El lunes 28 de febrero de 2005, el dirigente sindical Carlos Ortega fue detenido en la otrora discoteca de moda Hawaii Kai, en Colinas de Bello Monte, Caracas. El adversario invicto de Hugo Chávez, el único que había logrado derrotar con votos al comandante intergaláctico en diferentes votaciones sindicales, el que junto a Carlos Fernández había sido la cara visible del llamado paro cívico petrolero de diciembre de 2002, que había pedido asilo a Costa Rica, de donde había regresado clandestinamente al país, había sido atrapado. Esa madrugada mi teléfono no cesó de repicar, diferentes colegas, amigos y contactos llamaron sin parar para darme aviso.
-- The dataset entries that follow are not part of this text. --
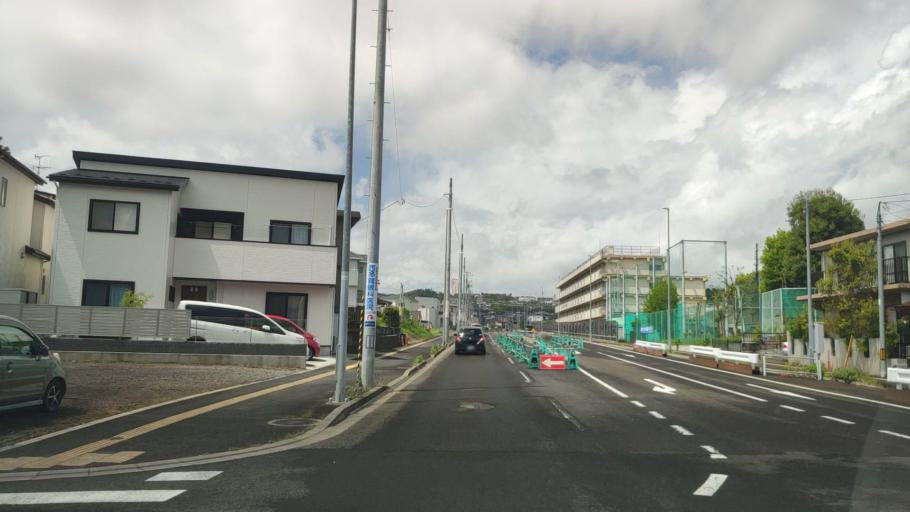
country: JP
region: Miyagi
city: Sendai
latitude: 38.2293
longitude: 140.8572
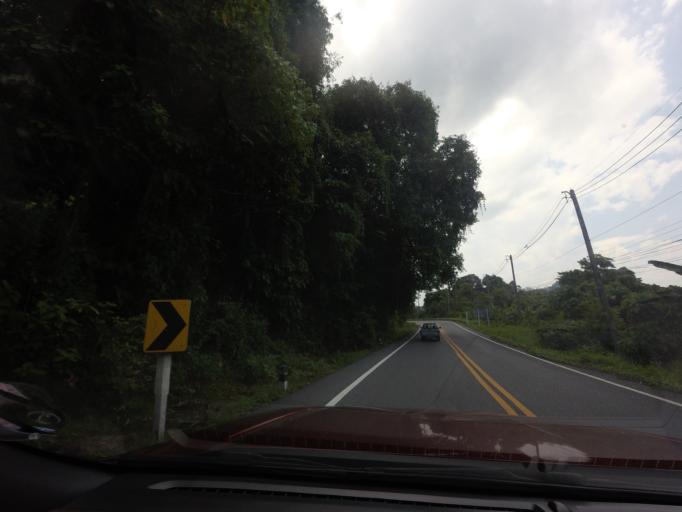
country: TH
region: Yala
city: Than To
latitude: 6.0376
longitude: 101.2009
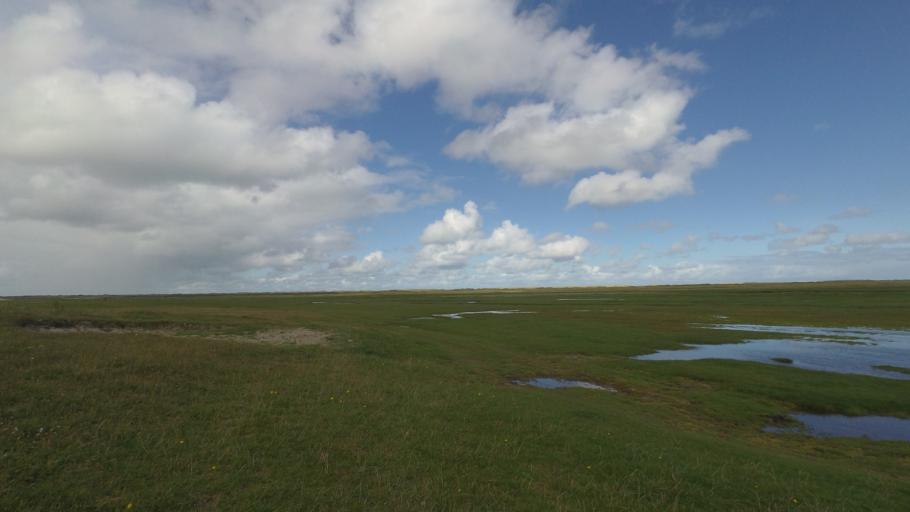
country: NL
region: Friesland
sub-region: Gemeente Ameland
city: Nes
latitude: 53.4490
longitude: 5.8624
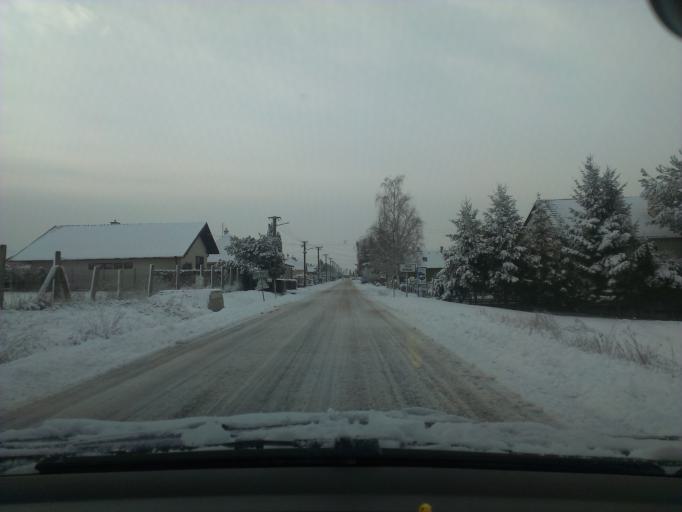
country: SK
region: Trnavsky
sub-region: Okres Trnava
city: Piestany
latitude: 48.5108
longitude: 17.9838
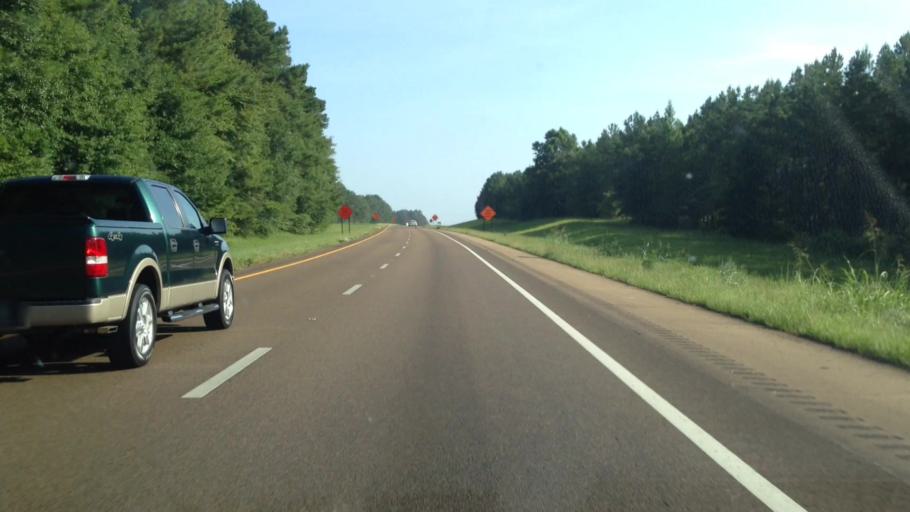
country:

Al día siguiente Ortega fue presentado ante los tribunales en el llamado Palacio de Justicia en el centro de Caracas. Por supuesto, no éramos pocos los que nos apostamos a las puertas de la sala del tribunal para esperar su llegada. Minutos antes de que comenzara un desmesurado operativo policial, que anunciaba la inminente llegada del prisionero, se acercó donde estábamos todos los periodistas uno de esos funcionarios que fungen de guardaespaldas; este, no se podía esperar otra cosa, era de manual: malencarado, gesto altanero, bigote aceitoso y pelo engominado, un saco que le quedaba lo suficientemente ajustado como para que se marcara el arma que portaba en la cintura, y una voz de asaltante de caminos. Con gesto entre despectivo y aparentemente conciliador, nos dijo: “La fiscal no quiere que se le hagan fotos a ella, el que se las haga corre el riesgo de ser detenido de inmediato y enjuiciado.” Con las mismas dio la vuelta y se hundió entre la marea de funcionarios que habían llenado el pasillo.

Al poco rato entró la ilustre y “todapoderosa” fiscala del Ministerio Público, doña Luisa Ortega Díaz.  Más atrás, en medio de una nube armada apareció Ortega portando un bigote de charro y una cabellera teñida de negro carbón.  Todo aquello terminó con una condena de 15 años y 11 meses contra el dirigente sindical, de la cual se terminó burlando al fugarse el domingo 13 de agosto de 2006.

No solo fue esta causa la que la implacable Luisa Marvelia Ortega Díaz, nacida en Valle de la Pascua, estado Guárico, para más señas, encabezó contra todos aquellos que osaron plantarle cara a Hugo Rafael, y en todas ella siempre se presentó desafiante, con aire de “yo-si-soy-guapa-y-apoyada”, ¿y qué? Se convirtió en una verdadera perra de presa que atacaba sin misericordia alguna a todos los opositores posibles. Al cabo de un poco más de dos años, el 13 de diciembre de 2007, fue designada fiscal general del Ministerio Público por un período de 7 años. Luego, el 22 de diciembre de 2014, fue ratificada por el parlamento, para el período 2014-2021.

No hubo desmán que no cometiera, no dejó de perseguir con saña vehemente a todos cuantos osaban alzar la voz. Y así fue hasta que el sábado 5 de agosto de 2017 fue destituida por la rocambolesca Asamblea Constituyente que, cual si hubiera sido pedida por Salomé, entregó su cabeza en bandeja de plata a Nico y Cilita.  A partir de allí, la otrora mujer de acero de la revolución sufrió una metamorfosis que ni Gregorio Samsa cuando se despertó convertido en cucaracha. Ortega entonces descubrió que en Venezuela «hay un genocidio, un plan deliberado por parte de Maduro, el heredero de Chávez, de exterminar la población y aquellos que no se sometan, no se subordinen; los persiguen, los aniquilan o los obligan a abandonar el país”.

Serían muchísimas las páginas que podría llenar con este personaje. Pero, la pregunta que no cesa de rondarme la cabeza es: ¿Será que Tarek cree que él si es a prueba de todo y que no le llegará su sábado?